— INSTRUCTION —
Return every one of the records below line for line with no changes, leaving out the pictures.

— TASK INPUTS —
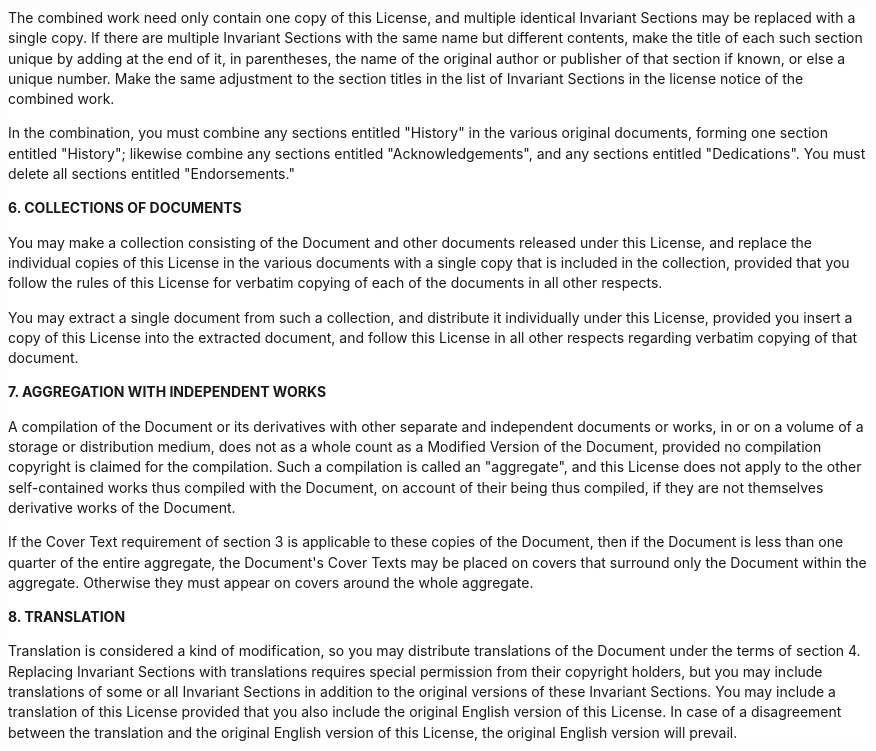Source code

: The combined work need only contain one copy of this License, and
multiple identical Invariant Sections may be replaced with a single
copy. If there are multiple Invariant Sections with the same name but
different contents, make the title of each such section unique by
adding at the end of it, in parentheses, the name of the original
author or publisher of that section if known, or else a unique number.
Make the same adjustment to the section titles in the list of
Invariant Sections in the license notice of the combined work.

In the combination, you must combine any sections entitled "History"
in the various original documents, forming one section entitled
"History"; likewise combine any sections entitled "Acknowledgements",
and any sections entitled "Dedications". You must delete all sections
entitled "Endorsements."

**6. COLLECTIONS OF DOCUMENTS**

You may make a collection consisting of the Document and other
documents released under this License, and replace the individual
copies of this License in the various documents with a single copy
that is included in the collection, provided that you follow the rules
of this License for verbatim copying of each of the documents in all
other respects.

You may extract a single document from such a collection, and
distribute it individually under this License, provided you insert a
copy of this License into the extracted document, and follow this
License in all other respects regarding verbatim copying of that
document.

**7. AGGREGATION WITH INDEPENDENT WORKS**

A compilation of the Document or its derivatives with other separate
and independent documents or works, in or on a volume of a storage or
distribution medium, does not as a whole count as a Modified Version
of the Document, provided no compilation copyright is claimed for the
compilation. Such a compilation is called an "aggregate", and this
License does not apply to the other self-contained works thus compiled
with the Document, on account of their being thus compiled, if they
are not themselves derivative works of the Document.

If the Cover Text requirement of section 3 is applicable to these
copies of the Document, then if the Document is less than one quarter
of the entire aggregate, the Document's Cover Texts may be placed on
covers that surround only the Document within the aggregate. Otherwise
they must appear on covers around the whole aggregate.

**8. TRANSLATION**

Translation is considered a kind of modification, so you may
distribute translations of the Document under the terms of section 4.
Replacing Invariant Sections with translations requires special
permission from their copyright holders, but you may include
translations of some or all Invariant Sections in addition to the
original versions of these Invariant Sections. You may include a
translation of this License provided that you also include the
original English version of this License. In case of a disagreement
between the translation and the original English version of this
License, the original English version will prevail.
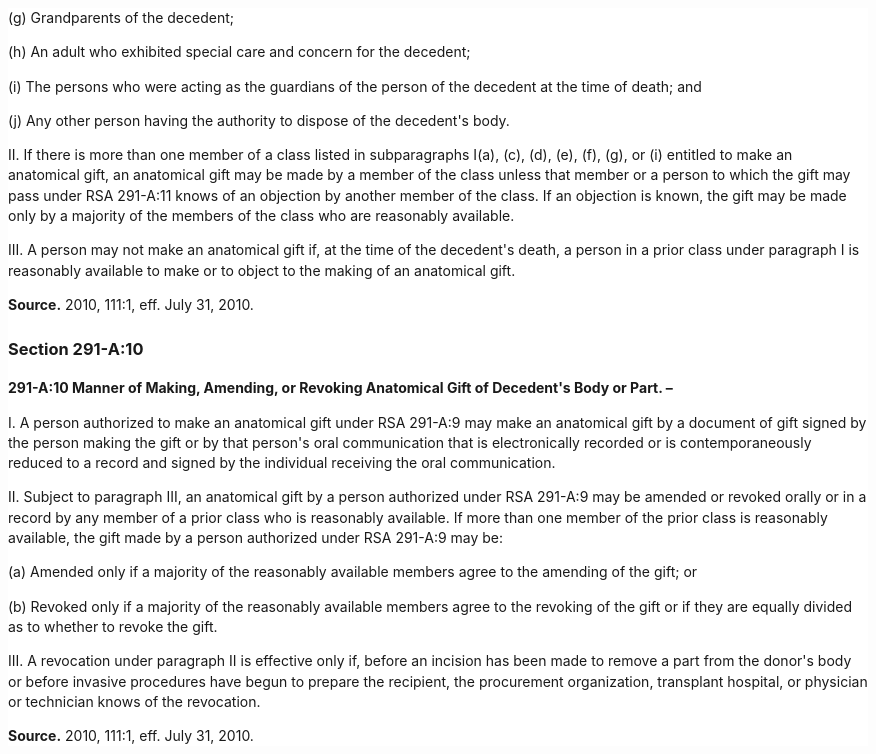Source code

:  (g) Grandparents of the decedent;
                                             
 (h) An adult who exhibited special care and concern for the
decedent;
                                             
 (i) The persons who were acting as the guardians of the person of
the decedent at the time of death; and
                                             
 (j) Any other person having the authority to dispose of the
decedent's body.
                                             
 II. If there is more than one member of a class listed in
subparagraphs I(a), (c), (d), (e), (f), (g), or (i) entitled to make an
anatomical gift, an anatomical gift may be made by a member of the class
unless that member or a person to which the gift may pass under RSA
291-A:11 knows of an objection by another member of the class. If an
objection is known, the gift may be made only by a majority of the
members of the class who are reasonably available.
                                             
 III. A person may not make an anatomical gift if, at the time of the
decedent's death, a person in a prior class under paragraph I is
reasonably available to make or to object to the making of an anatomical
gift.

**Source.** 2010, 111:1, eff. July 31, 2010.

### Section 291-A:10

 **291-A:10 Manner of Making, Amending, or Revoking Anatomical Gift
of Decedent's Body or Part. –**
                                             
 I. A person authorized to make an anatomical gift under RSA 291-A:9
may make an anatomical gift by a document of gift signed by the person
making the gift or by that person's oral communication that is
electronically recorded or is contemporaneously reduced to a record and
signed by the individual receiving the oral communication.
                                             
 II. Subject to paragraph III, an anatomical gift by a person
authorized under RSA 291-A:9 may be amended or revoked orally or in a
record by any member of a prior class who is reasonably available. If
more than one member of the prior class is reasonably available, the
gift made by a person authorized under RSA 291-A:9 may be:
                                             
 (a) Amended only if a majority of the reasonably available
members agree to the amending of the gift; or
                                             
 (b) Revoked only if a majority of the reasonably available
members agree to the revoking of the gift or if they are equally divided
as to whether to revoke the gift.
                                             
 III. A revocation under paragraph II is effective only if, before an
incision has been made to remove a part from the donor's body or before
invasive procedures have begun to prepare the recipient, the procurement
organization, transplant hospital, or physician or technician knows of
the revocation.

**Source.** 2010, 111:1, eff. July 31, 2010.
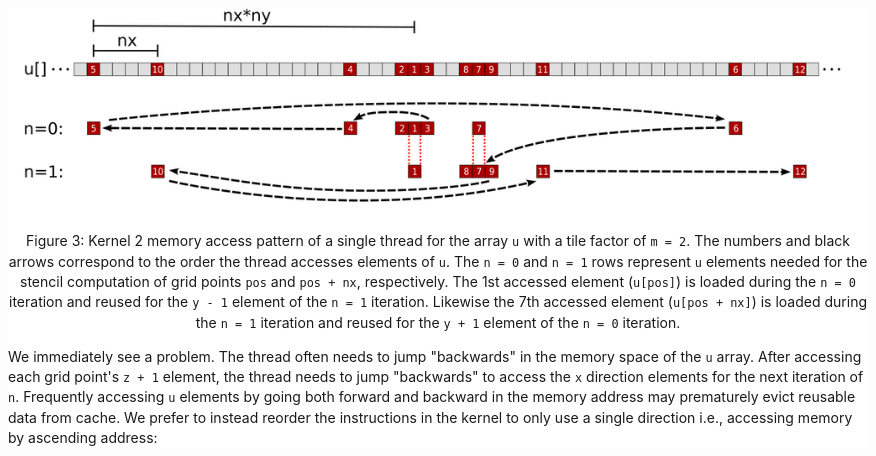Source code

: <img src="diagrams/access-pattern.png" class="img-center">
<p style="text-align:center">
Figure 3: Kernel 2 memory access pattern of a single thread for the array <code class="codesnippet">u</code> with a tile factor of <code class="codesnippet">m = 2</code>. The numbers and black arrows correspond to the order the thread accesses elements of <code class="codesnippet">u</code>. The <code class="codesnippet">n = 0</code> and <code class="codesnippet">n = 1</code> rows represent <code class="codesnippet">u</code> elements needed for the stencil computation of grid points <code class="codesnippet">pos</code> and <code class="codesnippet">pos + nx</code>, respectively. The 1st accessed element (<code class="codesnippet">u[pos]</code>) is loaded during the <code class="codesnippet">n = 0</code> iteration and reused for the <code class="codesnippet">y - 1</code> element of the <code class="codesnippet">n = 1</code> iteration. Likewise the 7th accessed element (<code class="codesnippet">u[pos + nx]</code>) is loaded during the <code class="codesnippet">n = 1</code> iteration and reused for the <code class="codesnippet">y + 1</code> element of the <code class="codesnippet">n = 0</code> iteration.
</p>
    
We immediately see a problem. The thread often needs to jump "backwards" in the memory space of the `u` array.
After accessing each grid point's `z + 1` element, the thread needs to jump "backwards" to access
the `x` direction elements for the next iteration of `n`. Frequently accessing `u` elements by going both forward
and backward in the memory address may prematurely evict reusable data from cache. We prefer to instead reorder the
instructions in the kernel to only use a single direction i.e., accessing memory by ascending address:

— PROBLEM SOLUTION —
Source code

: The combined work need only contain one copy of this License, and
multiple identical Invariant Sections may be replaced with a single
copy. If there are multiple Invariant Sections with the same name but
different contents, make the title of each such section unique by
adding at the end of it, in parentheses, the name of the original
author or publisher of that section if known, or else a unique number.
Make the same adjustment to the section titles in the list of
Invariant Sections in the license notice of the combined work.

In the combination, you must combine any sections entitled "History"
in the various original documents, forming one section entitled
"History"; likewise combine any sections entitled "Acknowledgements",
and any sections entitled "Dedications". You must delete all sections
entitled "Endorsements."

**6. COLLECTIONS OF DOCUMENTS**

You may make a collection consisting of the Document and other
documents released under this License, and replace the individual
copies of this License in the various documents with a single copy
that is included in the collection, provided that you follow the rules
of this License for verbatim copying of each of the documents in all
other respects.

You may extract a single document from such a collection, and
distribute it individually under this License, provided you insert a
copy of this License into the extracted document, and follow this
License in all other respects regarding verbatim copying of that
document.

**7. AGGREGATION WITH INDEPENDENT WORKS**

A compilation of the Document or its derivatives with other separate
and independent documents or works, in or on a volume of a storage or
distribution medium, does not as a whole count as a Modified Version
of the Document, provided no compilation copyright is claimed for the
compilation. Such a compilation is called an "aggregate", and this
License does not apply to the other self-contained works thus compiled
with the Document, on account of their being thus compiled, if they
are not themselves derivative works of the Document.

If the Cover Text requirement of section 3 is applicable to these
copies of the Document, then if the Document is less than one quarter
of the entire aggregate, the Document's Cover Texts may be placed on
covers that surround only the Document within the aggregate. Otherwise
they must appear on covers around the whole aggregate.

**8. TRANSLATION**

Translation is considered a kind of modification, so you may
distribute translations of the Document under the terms of section 4.
Replacing Invariant Sections with translations requires special
permission from their copyright holders, but you may include
translations of some or all Invariant Sections in addition to the
original versions of these Invariant Sections. You may include a
translation of this License provided that you also include the
original English version of this License. In case of a disagreement
between the translation and the original English version of this
License, the original English version will prevail.
Source code

:  (g) Grandparents of the decedent;
                                             
 (h) An adult who exhibited special care and concern for the
decedent;
                                             
 (i) The persons who were acting as the guardians of the person of
the decedent at the time of death; and
                                             
 (j) Any other person having the authority to dispose of the
decedent's body.
                                             
 II. If there is more than one member of a class listed in
subparagraphs I(a), (c), (d), (e), (f), (g), or (i) entitled to make an
anatomical gift, an anatomical gift may be made by a member of the class
unless that member or a person to which the gift may pass under RSA
291-A:11 knows of an objection by another member of the class. If an
objection is known, the gift may be made only by a majority of the
members of the class who are reasonably available.
                                             
 III. A person may not make an anatomical gift if, at the time of the
decedent's death, a person in a prior class under paragraph I is
reasonably available to make or to object to the making of an anatomical
gift.

**Source.** 2010, 111:1, eff. July 31, 2010.

### Section 291-A:10

 **291-A:10 Manner of Making, Amending, or Revoking Anatomical Gift
of Decedent's Body or Part. –**
                                             
 I. A person authorized to make an anatomical gift under RSA 291-A:9
may make an anatomical gift by a document of gift signed by the person
making the gift or by that person's oral communication that is
electronically recorded or is contemporaneously reduced to a record and
signed by the individual receiving the oral communication.
                                             
 II. Subject to paragraph III, an anatomical gift by a person
authorized under RSA 291-A:9 may be amended or revoked orally or in a
record by any member of a prior class who is reasonably available. If
more than one member of the prior class is reasonably available, the
gift made by a person authorized under RSA 291-A:9 may be:
                                             
 (a) Amended only if a majority of the reasonably available
members agree to the amending of the gift; or
                                             
 (b) Revoked only if a majority of the reasonably available
members agree to the revoking of the gift or if they are equally divided
as to whether to revoke the gift.
                                             
 III. A revocation under paragraph II is effective only if, before an
incision has been made to remove a part from the donor's body or before
invasive procedures have begun to prepare the recipient, the procurement
organization, transplant hospital, or physician or technician knows of
the revocation.

**Source.** 2010, 111:1, eff. July 31, 2010.
Source code

: <img src="diagrams/access-pattern.png" class="img-center">
<p style="text-align:center">
Figure 3: Kernel 2 memory access pattern of a single thread for the array <code class="codesnippet">u</code> with a tile factor of <code class="codesnippet">m = 2</code>. The numbers and black arrows correspond to the order the thread accesses elements of <code class="codesnippet">u</code>. The <code class="codesnippet">n = 0</code> and <code class="codesnippet">n = 1</code> rows represent <code class="codesnippet">u</code> elements needed for the stencil computation of grid points <code class="codesnippet">pos</code> and <code class="codesnippet">pos + nx</code>, respectively. The 1st accessed element (<code class="codesnippet">u[pos]</code>) is loaded during the <code class="codesnippet">n = 0</code> iteration and reused for the <code class="codesnippet">y - 1</code> element of the <code class="codesnippet">n = 1</code> iteration. Likewise the 7th accessed element (<code class="codesnippet">u[pos + nx]</code>) is loaded during the <code class="codesnippet">n = 1</code> iteration and reused for the <code class="codesnippet">y + 1</code> element of the <code class="codesnippet">n = 0</code> iteration.
</p>
    
We immediately see a problem. The thread often needs to jump "backwards" in the memory space of the `u` array.
After accessing each grid point's `z + 1` element, the thread needs to jump "backwards" to access
the `x` direction elements for the next iteration of `n`. Frequently accessing `u` elements by going both forward
and backward in the memory address may prematurely evict reusable data from cache. We prefer to instead reorder the
instructions in the kernel to only use a single direction i.e., accessing memory by ascending address:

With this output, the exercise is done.